In the medium- to longer-term, lower energy prices could help stimulate economic growth by making consumption and travel cheaper. But for now, it’s adding to the pandemonium in financial markets, putting pressure on countries that export oil, companies that drill for it, and even clean energy companies that will be less competitive as the cost of oil plummets.

Regulators have warned that highly indebted companies are a risk to the world economy. Energy companies, including shale and fracking enterprises, are the biggest issuers of risky US junk bonds. More than $18 billion of debt issued by the oil and gas sector will mature in the next three months, according to Reuters data, meaning the companies have to repay their borrowing or find a way to refinance. That could be difficult for a host of oil executives as energy prices drop, hurting revenue and profit, and credit markets get tighter, making it harder to raise funds.
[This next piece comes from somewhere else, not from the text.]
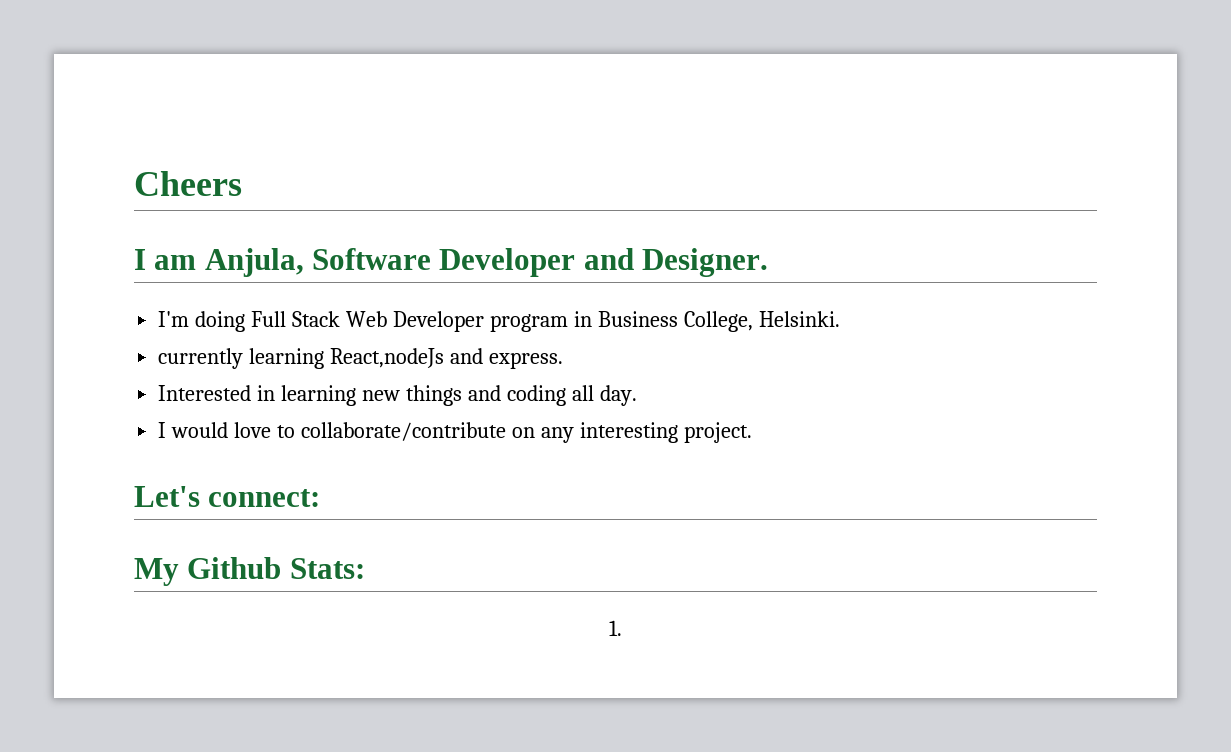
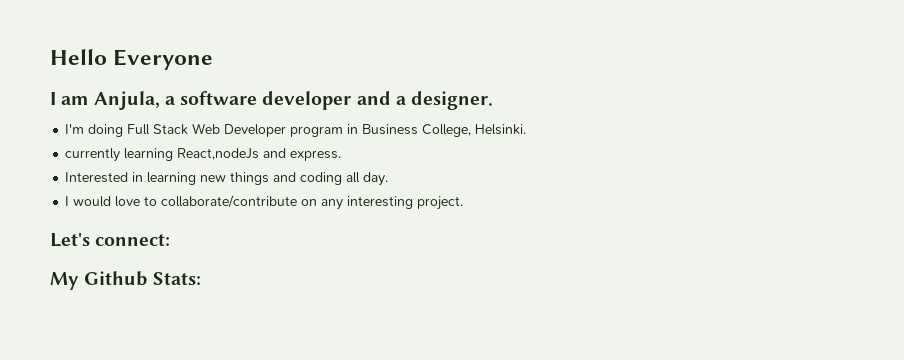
[134,171,242,196] Cheers -> [50,49,214,70] Hello Everyone
[312,248,769,277] Software Developer and Designer. -> [164,91,494,110] a software developer and a designer.
[609,620,622,636] // 1. -> (201, 278) none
The yield on US energy company junk bonds (meaning they are ranked less than investment grade by rating agencies) increased to 9.9% on Friday, according to S&P Dow Jones Indices, the highest in about four years. Junk bond yields, which increase as prices decline, are climbing as investors sell anything with a hint of risk and buy up US Treasuries and other government bonds. Some of these bonds are trading at levels that suggest an increasing risk of default, which could result in bankruptcies and an increase in unemployment in the energy sector.

Lower energy prices could eventually help support the economy, but traders are braced for mayhem in markets for now.